Search code examples
spring-cloud-dataflow

contentType getting prefixed to data written from HDFS sink


I am using HDFS sink and writing to HDFS. But the payload I write to HDFS is prefixed with ? contentType "text/plain" though this in not in the payload. Please let me know why this is getting prefixed and how to remove it.

stream create --definition ":streaming --spring.cloud.stream.bindings.output.producer.headerMode=raw > myprocessor --spring.cloud.stream.bindings.output.content-type=text/plain --spring.cloud.stream.bindings.input.consumer.headerMode=raw|hdfs --spring.hadoop.fsUri=hdfs://127.0.0.1:50071 --hdfs.directory=/ws/sparkoutput --hdfs.file-name=sparkstream --hdfs.enable-sync=true --hdfs.flush-timeout=10000 --spring.cloud.stream.bindings.input.consumer.headerMode=raw --spring.cloud.stream.bindings.input.content-type=text/plain" --name sparkstream


Solution

  • If you are assuming that header mode for the hdfs input is raw then you should make the output of myprocessor raw as well - i.e.

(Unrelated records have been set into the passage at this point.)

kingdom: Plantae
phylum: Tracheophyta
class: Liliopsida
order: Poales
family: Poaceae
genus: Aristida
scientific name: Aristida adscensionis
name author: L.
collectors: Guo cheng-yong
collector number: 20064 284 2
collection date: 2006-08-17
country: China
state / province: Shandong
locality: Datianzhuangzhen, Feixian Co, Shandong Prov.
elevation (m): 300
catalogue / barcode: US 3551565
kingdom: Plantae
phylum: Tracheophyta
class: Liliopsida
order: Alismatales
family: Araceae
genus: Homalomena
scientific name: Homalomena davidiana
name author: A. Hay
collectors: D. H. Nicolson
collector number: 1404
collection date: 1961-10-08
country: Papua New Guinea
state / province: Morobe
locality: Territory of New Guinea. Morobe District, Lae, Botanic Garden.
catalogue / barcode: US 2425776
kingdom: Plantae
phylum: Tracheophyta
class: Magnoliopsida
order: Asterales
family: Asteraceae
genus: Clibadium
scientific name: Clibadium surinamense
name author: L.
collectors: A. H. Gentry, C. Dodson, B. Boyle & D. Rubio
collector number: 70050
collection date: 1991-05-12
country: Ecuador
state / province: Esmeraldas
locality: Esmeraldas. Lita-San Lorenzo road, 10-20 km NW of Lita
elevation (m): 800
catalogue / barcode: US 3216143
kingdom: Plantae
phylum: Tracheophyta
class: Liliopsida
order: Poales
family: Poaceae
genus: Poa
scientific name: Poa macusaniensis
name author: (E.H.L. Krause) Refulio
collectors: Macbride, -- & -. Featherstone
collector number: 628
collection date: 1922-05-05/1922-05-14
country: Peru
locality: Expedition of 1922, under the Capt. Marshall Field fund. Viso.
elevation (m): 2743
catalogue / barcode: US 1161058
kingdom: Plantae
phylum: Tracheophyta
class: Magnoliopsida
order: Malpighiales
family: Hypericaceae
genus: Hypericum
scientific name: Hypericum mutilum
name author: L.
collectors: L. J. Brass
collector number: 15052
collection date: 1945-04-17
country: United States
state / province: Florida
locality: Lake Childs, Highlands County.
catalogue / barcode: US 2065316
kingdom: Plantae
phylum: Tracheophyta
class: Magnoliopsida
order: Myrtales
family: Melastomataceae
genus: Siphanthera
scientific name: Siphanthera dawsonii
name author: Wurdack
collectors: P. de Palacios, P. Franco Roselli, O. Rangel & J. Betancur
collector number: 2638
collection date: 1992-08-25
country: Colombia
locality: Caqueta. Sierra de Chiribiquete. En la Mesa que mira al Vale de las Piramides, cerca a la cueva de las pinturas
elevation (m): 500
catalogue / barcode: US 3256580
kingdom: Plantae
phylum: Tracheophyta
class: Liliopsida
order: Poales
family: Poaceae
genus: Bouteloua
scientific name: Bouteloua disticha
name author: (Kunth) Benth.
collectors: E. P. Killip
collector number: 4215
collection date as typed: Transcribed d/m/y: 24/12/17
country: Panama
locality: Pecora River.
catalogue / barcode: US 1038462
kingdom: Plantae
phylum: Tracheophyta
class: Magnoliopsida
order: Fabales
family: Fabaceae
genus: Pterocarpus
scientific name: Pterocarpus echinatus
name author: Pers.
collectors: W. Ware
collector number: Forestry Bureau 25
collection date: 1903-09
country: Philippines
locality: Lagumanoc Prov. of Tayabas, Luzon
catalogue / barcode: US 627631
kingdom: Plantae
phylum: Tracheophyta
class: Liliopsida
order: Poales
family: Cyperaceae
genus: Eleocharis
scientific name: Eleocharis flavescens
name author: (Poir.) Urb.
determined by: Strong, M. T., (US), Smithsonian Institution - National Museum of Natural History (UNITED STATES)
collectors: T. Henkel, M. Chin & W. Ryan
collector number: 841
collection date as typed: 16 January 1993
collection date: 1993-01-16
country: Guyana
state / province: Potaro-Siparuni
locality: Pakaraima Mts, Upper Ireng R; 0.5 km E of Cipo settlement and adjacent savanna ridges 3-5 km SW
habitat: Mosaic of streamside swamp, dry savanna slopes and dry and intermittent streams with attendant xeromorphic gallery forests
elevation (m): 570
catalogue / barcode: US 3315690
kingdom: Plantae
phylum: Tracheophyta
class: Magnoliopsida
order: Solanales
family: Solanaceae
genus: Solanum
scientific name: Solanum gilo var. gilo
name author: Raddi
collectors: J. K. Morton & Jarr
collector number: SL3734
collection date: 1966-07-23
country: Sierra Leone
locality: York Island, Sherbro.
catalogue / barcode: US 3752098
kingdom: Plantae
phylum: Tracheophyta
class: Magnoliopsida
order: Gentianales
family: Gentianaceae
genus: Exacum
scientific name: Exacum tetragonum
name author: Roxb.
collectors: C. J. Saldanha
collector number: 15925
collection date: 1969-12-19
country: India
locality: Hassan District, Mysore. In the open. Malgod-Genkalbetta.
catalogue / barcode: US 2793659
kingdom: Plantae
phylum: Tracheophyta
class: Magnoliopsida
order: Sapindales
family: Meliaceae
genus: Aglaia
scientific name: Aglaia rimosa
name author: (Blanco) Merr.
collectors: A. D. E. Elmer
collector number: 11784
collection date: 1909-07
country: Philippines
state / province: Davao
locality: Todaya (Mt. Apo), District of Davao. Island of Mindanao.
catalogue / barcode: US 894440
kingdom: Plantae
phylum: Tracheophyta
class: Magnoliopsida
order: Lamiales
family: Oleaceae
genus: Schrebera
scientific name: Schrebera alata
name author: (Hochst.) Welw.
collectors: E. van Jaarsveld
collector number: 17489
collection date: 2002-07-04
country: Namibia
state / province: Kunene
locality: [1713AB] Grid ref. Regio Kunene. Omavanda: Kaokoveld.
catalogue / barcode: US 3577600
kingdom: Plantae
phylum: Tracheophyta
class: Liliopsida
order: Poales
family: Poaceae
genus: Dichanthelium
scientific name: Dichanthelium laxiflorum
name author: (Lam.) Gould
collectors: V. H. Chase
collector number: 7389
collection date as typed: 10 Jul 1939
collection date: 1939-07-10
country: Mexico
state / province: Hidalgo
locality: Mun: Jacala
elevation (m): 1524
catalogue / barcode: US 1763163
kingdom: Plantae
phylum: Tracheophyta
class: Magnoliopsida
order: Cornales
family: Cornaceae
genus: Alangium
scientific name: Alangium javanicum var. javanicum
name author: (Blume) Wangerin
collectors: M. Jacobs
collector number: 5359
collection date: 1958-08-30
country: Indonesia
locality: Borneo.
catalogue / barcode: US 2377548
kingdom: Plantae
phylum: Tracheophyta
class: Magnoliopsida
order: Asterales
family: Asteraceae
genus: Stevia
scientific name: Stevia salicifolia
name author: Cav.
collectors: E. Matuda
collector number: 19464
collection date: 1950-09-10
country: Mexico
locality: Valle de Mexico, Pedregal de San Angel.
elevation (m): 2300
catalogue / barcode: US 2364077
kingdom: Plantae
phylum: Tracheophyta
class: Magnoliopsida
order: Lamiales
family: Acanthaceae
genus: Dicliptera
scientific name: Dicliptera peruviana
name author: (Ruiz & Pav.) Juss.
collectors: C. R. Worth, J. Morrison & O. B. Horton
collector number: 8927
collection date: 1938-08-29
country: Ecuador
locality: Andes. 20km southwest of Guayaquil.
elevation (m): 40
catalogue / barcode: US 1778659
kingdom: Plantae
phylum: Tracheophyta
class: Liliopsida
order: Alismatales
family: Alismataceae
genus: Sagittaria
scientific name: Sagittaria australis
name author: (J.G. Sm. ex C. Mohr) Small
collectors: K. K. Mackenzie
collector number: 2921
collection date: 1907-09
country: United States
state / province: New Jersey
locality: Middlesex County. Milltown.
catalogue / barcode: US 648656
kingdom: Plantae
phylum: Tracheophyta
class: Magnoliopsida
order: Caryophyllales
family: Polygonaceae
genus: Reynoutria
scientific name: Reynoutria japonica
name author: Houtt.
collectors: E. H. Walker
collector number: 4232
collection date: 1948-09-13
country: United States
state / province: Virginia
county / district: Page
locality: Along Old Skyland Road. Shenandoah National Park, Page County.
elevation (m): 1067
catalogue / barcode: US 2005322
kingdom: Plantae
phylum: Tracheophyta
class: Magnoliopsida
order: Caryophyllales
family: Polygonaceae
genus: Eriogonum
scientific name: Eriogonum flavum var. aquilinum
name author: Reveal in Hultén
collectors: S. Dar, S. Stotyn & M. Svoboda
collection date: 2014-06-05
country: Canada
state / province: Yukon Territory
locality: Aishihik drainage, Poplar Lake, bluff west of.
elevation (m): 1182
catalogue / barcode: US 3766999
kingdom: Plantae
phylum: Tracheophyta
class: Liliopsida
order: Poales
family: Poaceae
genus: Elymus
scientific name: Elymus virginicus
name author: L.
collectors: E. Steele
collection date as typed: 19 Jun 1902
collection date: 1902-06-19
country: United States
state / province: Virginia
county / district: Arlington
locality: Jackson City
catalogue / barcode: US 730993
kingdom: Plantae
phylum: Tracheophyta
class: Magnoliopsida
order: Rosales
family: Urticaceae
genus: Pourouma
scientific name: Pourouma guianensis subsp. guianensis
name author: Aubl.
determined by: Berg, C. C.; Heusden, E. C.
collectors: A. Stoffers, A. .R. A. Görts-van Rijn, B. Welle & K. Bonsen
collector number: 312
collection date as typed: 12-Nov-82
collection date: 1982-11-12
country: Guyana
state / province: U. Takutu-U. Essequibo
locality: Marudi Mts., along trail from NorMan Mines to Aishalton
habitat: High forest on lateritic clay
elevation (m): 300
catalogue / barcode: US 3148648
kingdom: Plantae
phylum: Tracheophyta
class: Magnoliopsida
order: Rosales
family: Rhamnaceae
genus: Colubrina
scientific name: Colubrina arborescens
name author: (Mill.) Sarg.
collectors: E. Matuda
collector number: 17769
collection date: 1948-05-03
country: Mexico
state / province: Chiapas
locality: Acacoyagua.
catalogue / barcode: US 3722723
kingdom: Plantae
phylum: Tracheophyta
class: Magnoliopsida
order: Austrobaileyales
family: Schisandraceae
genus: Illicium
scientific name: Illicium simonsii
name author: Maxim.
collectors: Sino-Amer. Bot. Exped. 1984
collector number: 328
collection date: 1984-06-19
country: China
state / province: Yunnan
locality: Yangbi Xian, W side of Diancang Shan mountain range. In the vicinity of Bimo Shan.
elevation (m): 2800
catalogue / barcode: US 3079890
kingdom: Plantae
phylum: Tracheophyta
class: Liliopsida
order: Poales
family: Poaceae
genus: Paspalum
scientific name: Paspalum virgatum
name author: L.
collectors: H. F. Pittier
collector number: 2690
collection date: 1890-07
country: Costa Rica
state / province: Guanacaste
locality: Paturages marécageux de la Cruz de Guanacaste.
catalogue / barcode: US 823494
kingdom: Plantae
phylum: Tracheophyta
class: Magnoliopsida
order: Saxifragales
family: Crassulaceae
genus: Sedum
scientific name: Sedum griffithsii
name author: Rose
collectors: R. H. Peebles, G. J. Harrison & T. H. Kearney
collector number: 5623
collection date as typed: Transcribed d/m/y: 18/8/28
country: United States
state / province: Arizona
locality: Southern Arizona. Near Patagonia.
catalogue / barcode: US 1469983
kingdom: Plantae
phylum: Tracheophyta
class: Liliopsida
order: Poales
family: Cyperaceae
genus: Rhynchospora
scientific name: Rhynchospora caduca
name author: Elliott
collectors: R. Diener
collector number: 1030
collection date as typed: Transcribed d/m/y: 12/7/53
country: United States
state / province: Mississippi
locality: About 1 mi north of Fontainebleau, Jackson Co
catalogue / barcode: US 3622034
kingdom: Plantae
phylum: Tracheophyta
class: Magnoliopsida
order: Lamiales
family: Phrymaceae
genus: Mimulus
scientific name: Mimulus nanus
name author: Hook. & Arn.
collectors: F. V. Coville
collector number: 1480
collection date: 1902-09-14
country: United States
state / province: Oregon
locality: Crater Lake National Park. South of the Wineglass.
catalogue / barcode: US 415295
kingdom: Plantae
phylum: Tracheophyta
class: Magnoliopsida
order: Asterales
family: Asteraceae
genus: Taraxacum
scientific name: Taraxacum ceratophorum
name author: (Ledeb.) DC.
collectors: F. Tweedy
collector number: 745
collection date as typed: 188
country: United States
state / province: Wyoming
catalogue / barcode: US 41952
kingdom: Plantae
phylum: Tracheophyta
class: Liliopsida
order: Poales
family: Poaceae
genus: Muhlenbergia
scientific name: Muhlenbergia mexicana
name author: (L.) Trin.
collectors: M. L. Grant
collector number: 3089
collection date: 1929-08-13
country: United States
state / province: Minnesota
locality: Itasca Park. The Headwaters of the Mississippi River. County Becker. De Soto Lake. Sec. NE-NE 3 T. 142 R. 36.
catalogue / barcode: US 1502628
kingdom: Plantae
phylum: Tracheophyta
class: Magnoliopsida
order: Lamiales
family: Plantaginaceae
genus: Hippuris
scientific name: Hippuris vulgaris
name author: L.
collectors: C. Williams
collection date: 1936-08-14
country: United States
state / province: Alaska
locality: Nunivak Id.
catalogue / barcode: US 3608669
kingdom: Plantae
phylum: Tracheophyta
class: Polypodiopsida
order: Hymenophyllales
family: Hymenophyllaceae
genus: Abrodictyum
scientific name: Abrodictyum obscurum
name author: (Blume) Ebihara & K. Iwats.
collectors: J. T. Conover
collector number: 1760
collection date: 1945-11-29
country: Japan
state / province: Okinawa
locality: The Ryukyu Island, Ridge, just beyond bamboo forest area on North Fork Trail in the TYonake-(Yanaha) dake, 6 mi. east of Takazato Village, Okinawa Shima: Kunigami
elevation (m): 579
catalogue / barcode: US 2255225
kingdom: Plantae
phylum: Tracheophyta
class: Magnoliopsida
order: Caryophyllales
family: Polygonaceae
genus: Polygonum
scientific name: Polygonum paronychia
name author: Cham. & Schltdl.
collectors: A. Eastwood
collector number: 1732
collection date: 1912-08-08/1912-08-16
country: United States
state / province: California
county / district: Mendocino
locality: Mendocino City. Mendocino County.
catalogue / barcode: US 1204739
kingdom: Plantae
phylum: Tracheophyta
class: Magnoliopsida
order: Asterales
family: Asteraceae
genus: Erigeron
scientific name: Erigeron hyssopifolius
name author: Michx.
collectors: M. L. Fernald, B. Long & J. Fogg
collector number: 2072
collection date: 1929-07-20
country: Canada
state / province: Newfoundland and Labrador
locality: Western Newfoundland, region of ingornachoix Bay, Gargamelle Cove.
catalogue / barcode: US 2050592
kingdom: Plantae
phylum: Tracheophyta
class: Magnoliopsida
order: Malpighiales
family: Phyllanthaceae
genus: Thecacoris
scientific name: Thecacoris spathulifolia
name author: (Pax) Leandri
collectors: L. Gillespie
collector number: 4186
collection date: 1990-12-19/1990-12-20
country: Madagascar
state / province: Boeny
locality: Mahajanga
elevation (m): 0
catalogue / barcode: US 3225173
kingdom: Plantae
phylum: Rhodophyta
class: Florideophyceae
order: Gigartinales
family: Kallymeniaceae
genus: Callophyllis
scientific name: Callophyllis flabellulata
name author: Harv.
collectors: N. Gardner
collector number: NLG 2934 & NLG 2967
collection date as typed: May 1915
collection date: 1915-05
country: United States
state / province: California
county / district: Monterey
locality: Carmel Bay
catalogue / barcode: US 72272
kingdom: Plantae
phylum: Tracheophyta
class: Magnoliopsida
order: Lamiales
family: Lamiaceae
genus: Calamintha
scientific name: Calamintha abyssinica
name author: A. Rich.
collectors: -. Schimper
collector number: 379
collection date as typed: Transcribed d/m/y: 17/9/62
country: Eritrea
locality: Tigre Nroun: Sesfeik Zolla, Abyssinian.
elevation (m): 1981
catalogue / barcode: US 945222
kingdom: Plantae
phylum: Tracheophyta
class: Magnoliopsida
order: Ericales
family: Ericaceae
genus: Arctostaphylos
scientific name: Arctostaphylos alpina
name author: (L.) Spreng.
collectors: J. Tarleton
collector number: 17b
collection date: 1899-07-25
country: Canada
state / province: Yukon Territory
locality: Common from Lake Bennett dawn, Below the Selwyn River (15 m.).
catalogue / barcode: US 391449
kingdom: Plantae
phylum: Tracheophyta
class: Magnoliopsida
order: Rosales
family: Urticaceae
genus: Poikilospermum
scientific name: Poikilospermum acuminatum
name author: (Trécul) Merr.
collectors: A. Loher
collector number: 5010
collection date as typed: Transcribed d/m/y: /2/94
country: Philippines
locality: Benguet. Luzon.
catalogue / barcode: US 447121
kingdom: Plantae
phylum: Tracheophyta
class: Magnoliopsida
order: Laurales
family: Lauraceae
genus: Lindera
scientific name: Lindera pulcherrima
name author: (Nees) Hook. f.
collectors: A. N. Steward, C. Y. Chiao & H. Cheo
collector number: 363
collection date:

     myprocessor --spring.cloud.stream.bindings.output.content-type=text/plain --spring.cloud.stream.bindings.input.consumer.headerMode=raw --spring.cloud.stream.bindings.output.producer.headerMode=raw
    

    Or alternatively you should remove the header settings on hdfs (since the sink will just process the payload then).